SVM(Support Vector Machine)
Margin
从margin引入,优化理论告诉我们如果我们能找到更大的margin,那么理论上分类器表现就会更好,SVM简单来说就是通过不断迭代找到更好margin的算法。
上图H1,H2,H3三个分类器,由margin可以看出来冥想H3更好(这也符合人的一般直觉)。
Linear Seperatable SVM
首先考虑所有sample本身线性可分。
Problem Definition
对于线性分类器的超平面为:\(X^TW+b=0\)。We define those with \(X^TW+b>1\) is labeled +1, which means geometrically the left-top part of the line is labeled positive.
So we can see that \(margin = \frac{2}{||W||}\). We want to maximum margin which is same with \(min||W||^2\).
[primal problem]
The whole problem can be written as :
\(min||W||^2, \ st. y_i(X_i^TW+b)>=1\).
How to find W, b
If all the data is linear seperatable, those points that determine margin are called support vectors. For support vectors we have: \(y_i(X_i^TW+b)=1\). For other points, they have no influence on this algorithm so that this algorithm is called SVM.
NonLinear Seperatable SVM
Since the data is not linear speratable itself, we allow SVM has some mistakes--soft margin.
hinge loss
We will modify our objective function by adding hinge loss
(\(l_{hinge}=max(0,1-z), z=y_i(X_i^TW+b)\)).
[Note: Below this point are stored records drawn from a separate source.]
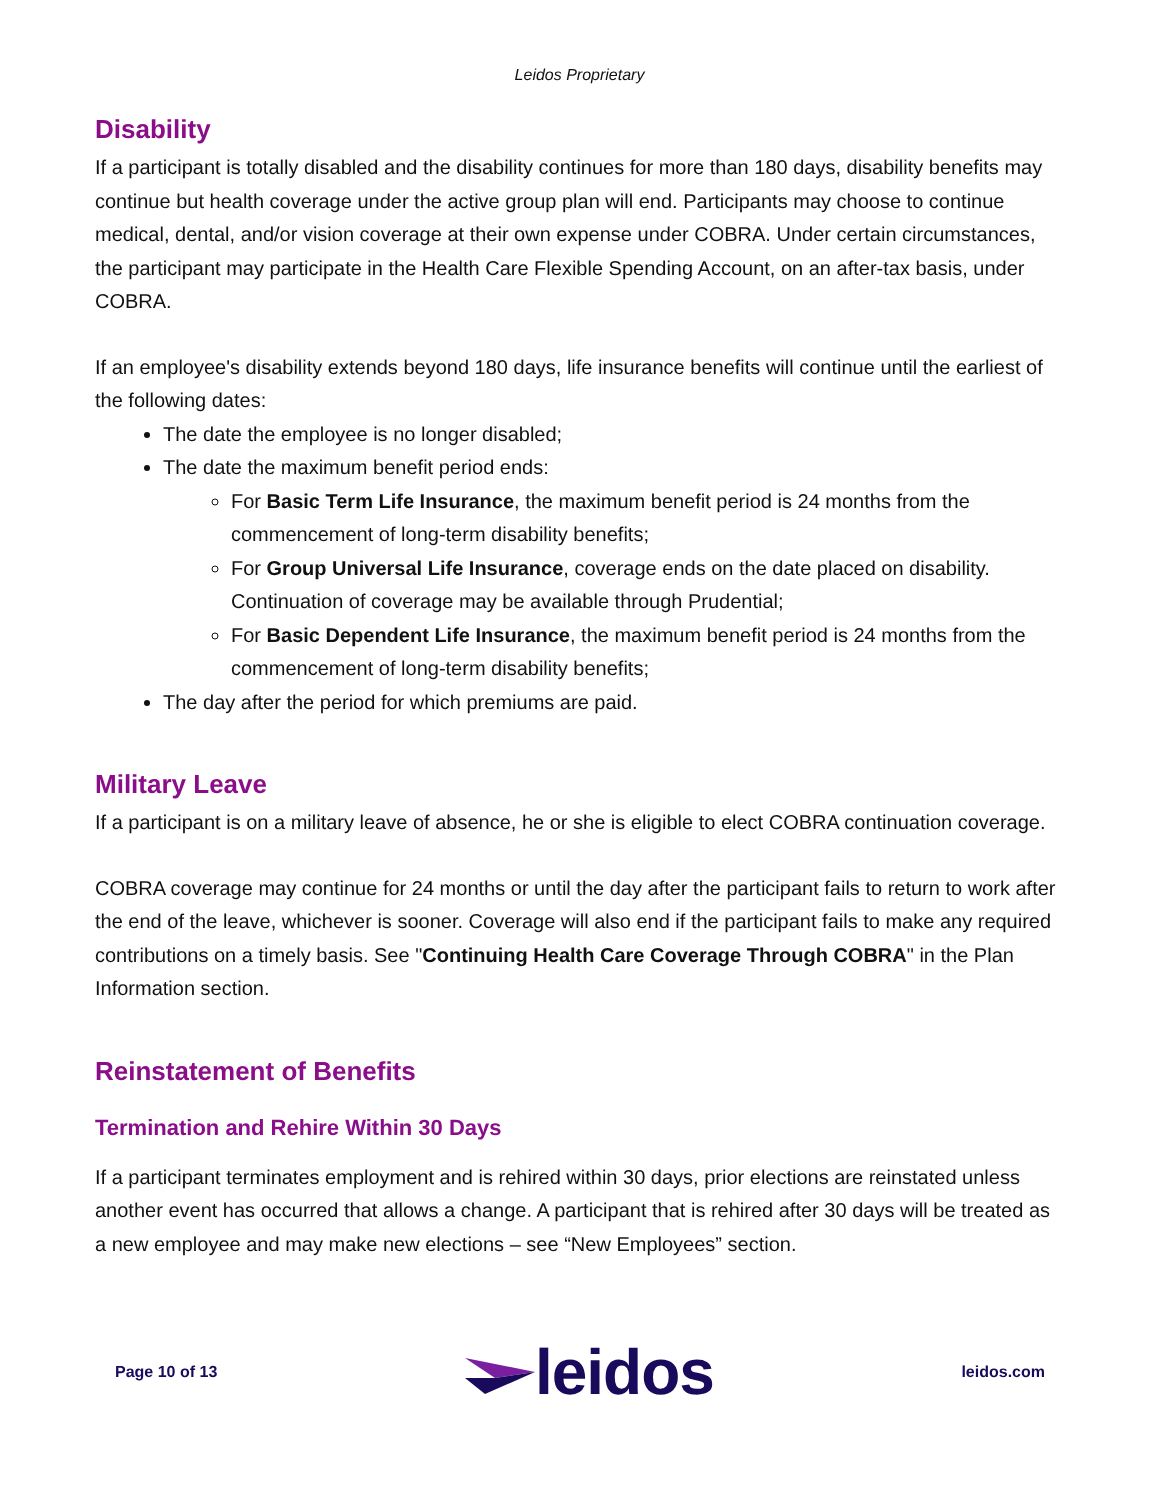Leidos Proprietary
Disability
If a participant is totally disabled and the disability continues for more than 180 days, disability benefits may continue but health coverage under the active group plan will end. Participants may choose to continue medical, dental, and/or vision coverage at their own expense under COBRA. Under certain circumstances, the participant may participate in the Health Care Flexible Spending Account, on an after-tax basis, under COBRA.
If an employee's disability extends beyond 180 days, life insurance benefits will continue until the earliest of the following dates:
The date the employee is no longer disabled;
The date the maximum benefit period ends:
For Basic Term Life Insurance, the maximum benefit period is 24 months from the commencement of long-term disability benefits;
For Group Universal Life Insurance, coverage ends on the date placed on disability. Continuation of coverage may be available through Prudential;
For Basic Dependent Life Insurance, the maximum benefit period is 24 months from the commencement of long-term disability benefits;
The day after the period for which premiums are paid.
Military Leave
If a participant is on a military leave of absence, he or she is eligible to elect COBRA continuation coverage.
COBRA coverage may continue for 24 months or until the day after the participant fails to return to work after the end of the leave, whichever is sooner. Coverage will also end if the participant fails to make any required contributions on a timely basis. See "Continuing Health Care Coverage Through COBRA" in the Plan Information section.
Reinstatement of Benefits
Termination and Rehire Within 30 Days
If a participant terminates employment and is rehired within 30 days, prior elections are reinstated unless another event has occurred that allows a change. A participant that is rehired after 30 days will be treated as a new employee and may make new elections – see “New Employees” section.
Page 10 of 13 leidos leidos.com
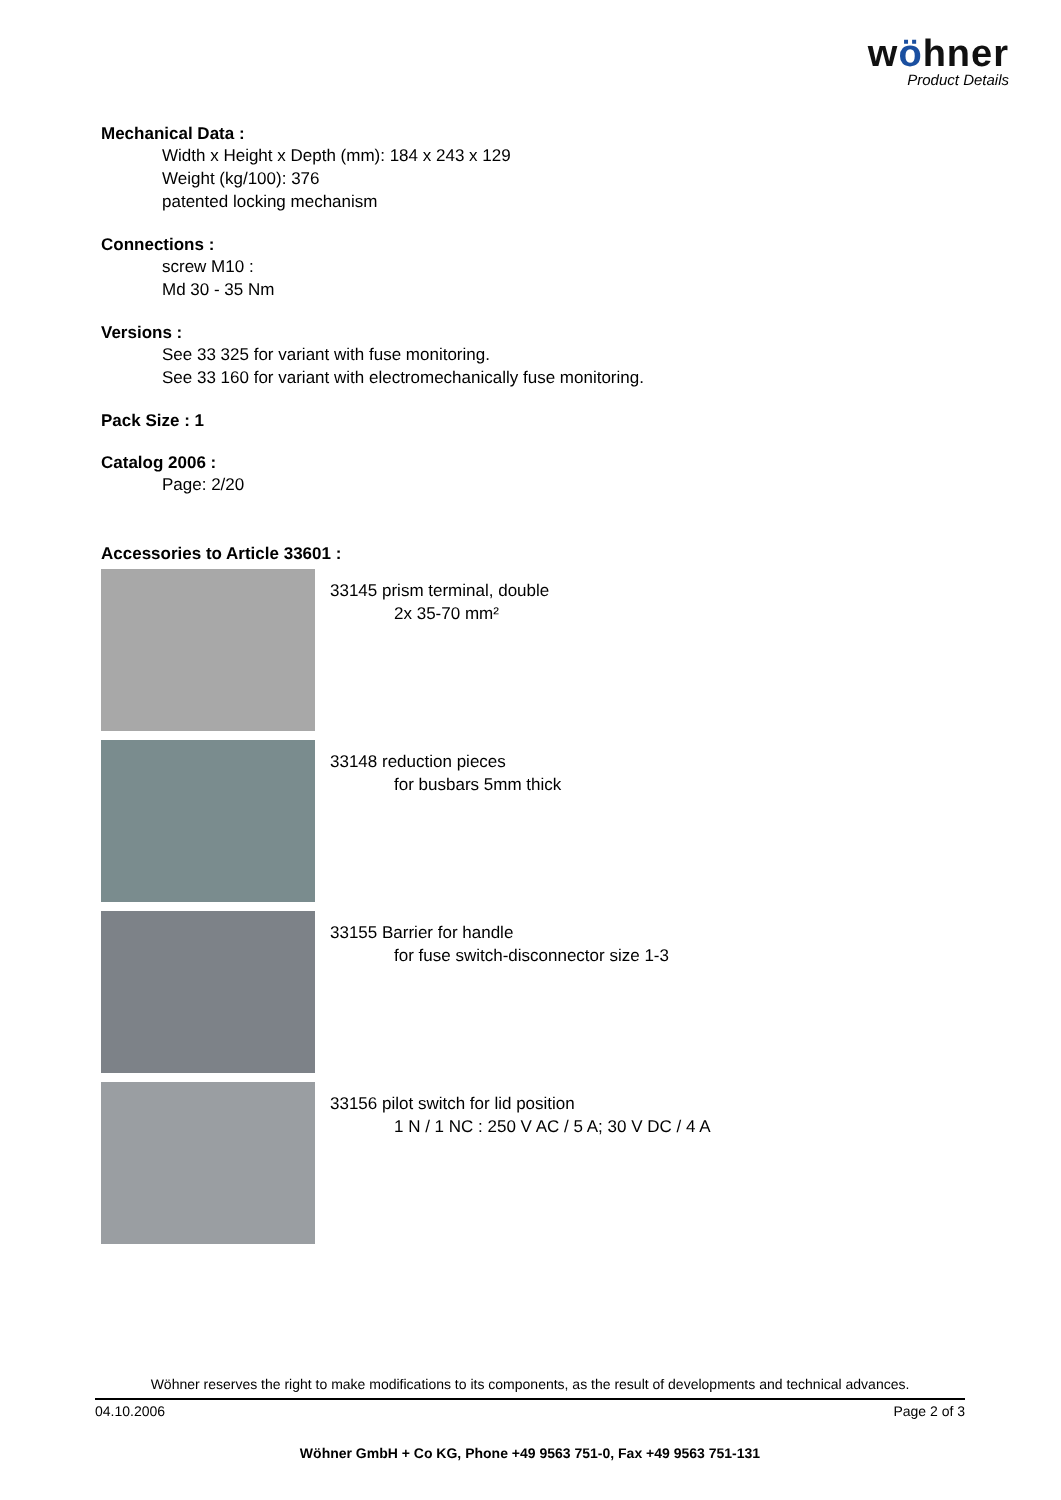wöhner
Product Details
Mechanical Data :
Width x Height x Depth (mm): 184 x 243 x 129
Weight (kg/100): 376
patented locking mechanism
Connections :
screw M10 :
Md 30 - 35 Nm
Versions :
See 33 325 for variant with fuse monitoring.
See 33 160 for variant with electromechanically fuse monitoring.
Pack Size : 1
Catalog 2006 :
Page: 2/20
Accessories to Article 33601 :
33145 prism terminal, double
2x 35-70 mm²
33148 reduction pieces
for busbars 5mm thick
33155 Barrier for handle
for fuse switch-disconnector size 1-3
33156 pilot switch for lid position
1 N / 1 NC : 250 V AC / 5 A; 30 V DC / 4 A
Wöhner reserves the right to make modifications to its components, as the result of developments and technical advances.
04.10.2006 Page 2 of 3
Wöhner GmbH + Co KG, Phone +49 9563 751-0, Fax +49 9563 751-131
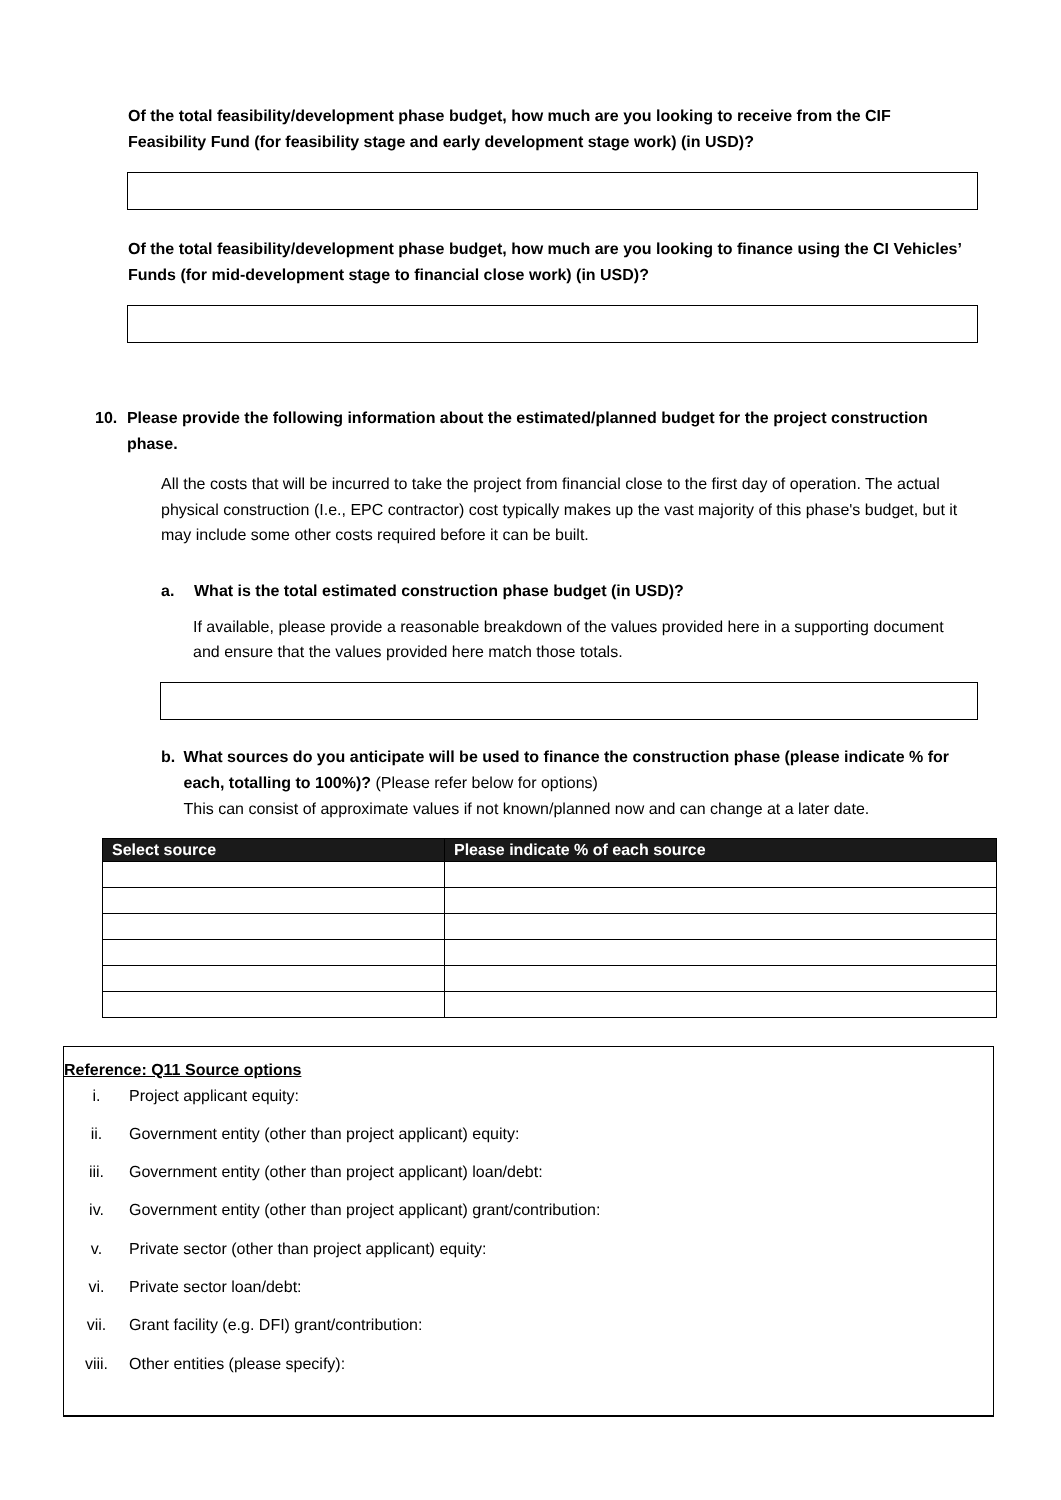Of the total feasibility/development phase budget, how much are you looking to receive from the CIF Feasibility Fund (for feasibility stage and early development stage work) (in USD)?
Of the total feasibility/development phase budget, how much are you looking to finance using the CI Vehicles’ Funds (for mid-development stage to financial close work) (in USD)?
10. Please provide the following information about the estimated/planned budget for the project construction phase.
All the costs that will be incurred to take the project from financial close to the first day of operation. The actual physical construction (I.e., EPC contractor) cost typically makes up the vast majority of this phase's budget, but it may include some other costs required before it can be built.
a. What is the total estimated construction phase budget (in USD)?
If available, please provide a reasonable breakdown of the values provided here in a supporting document and ensure that the values provided here match those totals.
b. What sources do you anticipate will be used to finance the construction phase (please indicate % for each, totalling to 100%)? (Please refer below for options)
This can consist of approximate values if not known/planned now and can change at a later date.
| Select source | Please indicate % of each source |
| --- | --- |
Reference: Q11 Source options
i. Project applicant equity:
ii. Government entity (other than project applicant) equity:
iii. Government entity (other than project applicant) loan/debt:
iv. Government entity (other than project applicant) grant/contribution:
v. Private sector (other than project applicant) equity:
vi. Private sector loan/debt:
vii. Grant facility (e.g. DFI) grant/contribution:
viii. Other entities (please specify):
Objective function: \(min \ ||W||^2+C\Sigma l_{hinge}\). C is hyper-parameter. If C->0, the model allows any mistakes--easily undercutting; if C->∞, the model is same with Linear Speratable SVM--easily overfitting.
[primal problem]
The whole problem can be written as:
\(min||W||^2+C\Sigma_i\xi_i, \ st.y_i(X_i^TW+b)>=1-\xi_i,\xi>=0\).
What if the sample is totally nonlinear seperatable?
Kernel
Introduce Lagranginan function and we get dual form of primal problem:
\(min_{\alpha}\Sigma_i^n\Sigma_j^n\alpha_i\alpha_jy_iy_j(X_i\cdot X_j)-\Sigma_i^n\alpha_i. \ st. \Sigma_i^n\alpha_iy_i=0, \ 0\leq\alpha_i<C\).
We can choose proper kernel \(K\) to replace \((X_i\cdot X_j)\).